→ **WHAT YOU NEED TO DO**:
1. In the blog text, reproduce the part that opens with the words containing "Wednesday, November 08, 2006" and closes with "sex for everyone!", renaming "joe lieberman" to "that senator".
2. Decide whether each statement below agrees with the blog text, giving yes or no and quoting the words of the text that settle it.
(a) The writer watched all five seasons of _six feet under_ over two and a half months.
(b) The writer found the end of the last season boring.
(c) The series finale was the only episode that made the writer cry.
3. Proceed with the blog text about _six feet under_, picking up after its final sentence.

→ **TEXT SECTION**:
Wednesday, November 08, 2006

oh connecticut...

goddamn you, joe lieberman! you stupid lucky bastard.

oh, and senator santorum? peace out, guy! man-on-dog sex for everyone!

Sunday, November 05, 2006

six feet under...

it took me two and a half months, but as of tonight, i've finished watching all five seasons of _six feet under_.

the series finale had me crying like a baby. cry cry cry cry cry! the last four episodes all made me cry. i've told people in the past two and half months that i've felt like i was dating _six feet under_. seriously -- it was how i spent my free time, i got emotionally involved in it, it kept me interested, i looked forward to seeing it. it rarely let me down, too. i'll admit to being a little bored during the beginning of the last season, but the end was fantastic, and, as they say, all's well that end's well.

and, what's not to love about a show that focuses on characters who grew up in a funeral home? it's funny and sad and touching and human and the characters are flawed and vulnerable and earnest.

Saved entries
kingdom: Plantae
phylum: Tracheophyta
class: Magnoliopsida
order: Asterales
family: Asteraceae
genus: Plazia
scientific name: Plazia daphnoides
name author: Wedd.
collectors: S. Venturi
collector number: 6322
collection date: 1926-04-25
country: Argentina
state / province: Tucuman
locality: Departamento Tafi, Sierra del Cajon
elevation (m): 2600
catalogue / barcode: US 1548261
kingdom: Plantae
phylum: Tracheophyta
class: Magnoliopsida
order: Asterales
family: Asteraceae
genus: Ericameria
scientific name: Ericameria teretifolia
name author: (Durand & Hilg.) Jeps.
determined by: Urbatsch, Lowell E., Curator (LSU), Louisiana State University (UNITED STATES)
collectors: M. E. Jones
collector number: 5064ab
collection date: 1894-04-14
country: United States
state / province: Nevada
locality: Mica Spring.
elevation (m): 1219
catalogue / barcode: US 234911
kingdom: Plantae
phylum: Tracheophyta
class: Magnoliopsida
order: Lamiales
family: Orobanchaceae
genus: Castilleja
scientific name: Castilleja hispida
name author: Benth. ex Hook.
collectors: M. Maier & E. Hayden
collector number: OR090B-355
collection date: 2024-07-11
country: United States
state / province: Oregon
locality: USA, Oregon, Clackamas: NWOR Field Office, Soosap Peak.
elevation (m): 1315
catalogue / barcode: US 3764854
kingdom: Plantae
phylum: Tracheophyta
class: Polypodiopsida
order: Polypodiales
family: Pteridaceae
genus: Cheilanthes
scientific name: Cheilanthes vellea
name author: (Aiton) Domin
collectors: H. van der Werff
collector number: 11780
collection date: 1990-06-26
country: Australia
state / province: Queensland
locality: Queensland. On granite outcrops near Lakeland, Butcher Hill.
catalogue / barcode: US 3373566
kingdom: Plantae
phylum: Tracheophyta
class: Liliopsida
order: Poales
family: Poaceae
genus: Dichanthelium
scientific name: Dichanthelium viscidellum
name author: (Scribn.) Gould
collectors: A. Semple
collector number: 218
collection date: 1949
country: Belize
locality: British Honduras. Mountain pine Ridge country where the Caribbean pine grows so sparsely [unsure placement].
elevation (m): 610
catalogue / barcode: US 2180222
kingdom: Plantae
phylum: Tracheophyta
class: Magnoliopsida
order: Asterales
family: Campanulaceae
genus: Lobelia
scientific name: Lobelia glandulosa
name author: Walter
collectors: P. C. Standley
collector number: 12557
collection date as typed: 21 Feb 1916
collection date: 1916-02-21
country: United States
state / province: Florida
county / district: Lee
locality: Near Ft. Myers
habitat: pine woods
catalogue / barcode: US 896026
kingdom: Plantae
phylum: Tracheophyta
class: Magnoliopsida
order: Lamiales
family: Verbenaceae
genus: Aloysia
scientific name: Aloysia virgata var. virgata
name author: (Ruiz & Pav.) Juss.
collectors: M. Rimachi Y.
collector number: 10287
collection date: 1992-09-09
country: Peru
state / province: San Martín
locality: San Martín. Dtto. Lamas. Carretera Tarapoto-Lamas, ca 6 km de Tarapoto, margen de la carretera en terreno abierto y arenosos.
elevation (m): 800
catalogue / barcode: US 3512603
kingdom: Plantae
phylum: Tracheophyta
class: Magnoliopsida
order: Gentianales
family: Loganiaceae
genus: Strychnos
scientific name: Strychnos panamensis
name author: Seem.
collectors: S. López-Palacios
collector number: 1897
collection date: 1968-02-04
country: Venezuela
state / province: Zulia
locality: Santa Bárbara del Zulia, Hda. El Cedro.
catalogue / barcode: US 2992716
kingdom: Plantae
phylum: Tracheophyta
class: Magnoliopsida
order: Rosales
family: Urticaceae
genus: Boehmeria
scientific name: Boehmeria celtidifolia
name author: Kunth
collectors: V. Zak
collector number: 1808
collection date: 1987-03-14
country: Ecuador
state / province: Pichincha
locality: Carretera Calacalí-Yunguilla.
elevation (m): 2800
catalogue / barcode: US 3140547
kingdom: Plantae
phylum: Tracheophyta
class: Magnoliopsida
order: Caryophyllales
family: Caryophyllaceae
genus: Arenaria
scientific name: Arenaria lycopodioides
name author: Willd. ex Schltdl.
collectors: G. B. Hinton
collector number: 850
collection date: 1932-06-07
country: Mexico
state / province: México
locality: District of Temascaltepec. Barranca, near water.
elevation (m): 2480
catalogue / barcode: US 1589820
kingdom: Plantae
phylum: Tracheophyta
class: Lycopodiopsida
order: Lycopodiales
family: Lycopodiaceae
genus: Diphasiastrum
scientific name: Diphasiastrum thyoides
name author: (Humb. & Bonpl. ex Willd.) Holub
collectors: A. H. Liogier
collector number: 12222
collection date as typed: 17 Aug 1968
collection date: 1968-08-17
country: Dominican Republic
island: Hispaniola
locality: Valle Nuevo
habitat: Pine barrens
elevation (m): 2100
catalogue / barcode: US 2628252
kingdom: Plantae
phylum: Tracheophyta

→ **RESPONSES IN ORDER**:
1.
Wednesday, November 08, 2006

oh connecticut...

goddamn you, that senator! you stupid lucky bastard.

oh, and senator santorum? peace out, guy! man-on-dog sex for everyone!

2.
(a) Yes: "it took me two and a half months, but as of tonight, i've finished watching all five seasons of _six feet under_."
(b) No: "i'll admit to being a little bored during the beginning of the last season, but the end was fantastic"
(c) No: "the last four episodes all made me cry."

3.
there you go. add it to your netflix queue.

Saturday, November 04, 2006

the hazard three-part test...

...did not make an appearance today on the MPRE. neither did the good ol' ethical guidepost of not sleeping with your client. and no sarbanes-oxley, either.

so how did it go? ugh. i refuse to talk about it. that's the duty of confidentiality. to myself. and my level of confidence. what's that you say? this makes no sense? no. indeed. but at least i'll know what to expect when i re-take this bitch in march.


BUT, let's just hope that come july, when i have to sit for the bar exam, they'll give us test-takers more than a tiny auditorium-seat-sized writing surface and a room with an actual clock in it. and maybe a reasonable room temperature?

eh, whine whine whine boo hoo. at least it's over! that's something positive.

Friday, November 03, 2006

it's almost election day!

okay. i'm gonna just go ahead and admit that i'll do anything that paul newman tells me to do. and ned lamont? of COURSE you approve this message!

Wednesday, November 01, 2006

emily's favorite statute of the week...

consider yourselves on notice, friends!


(f) Illegal use of shopping carts and laundry carts.--It is a violation of this section:
  1. To remove any shopping cart or laundry cart from the premises or parking area of a retail establishment with intent to temporarily or permanently deprive the owner of the cart, or the retailer, of possession of the cart.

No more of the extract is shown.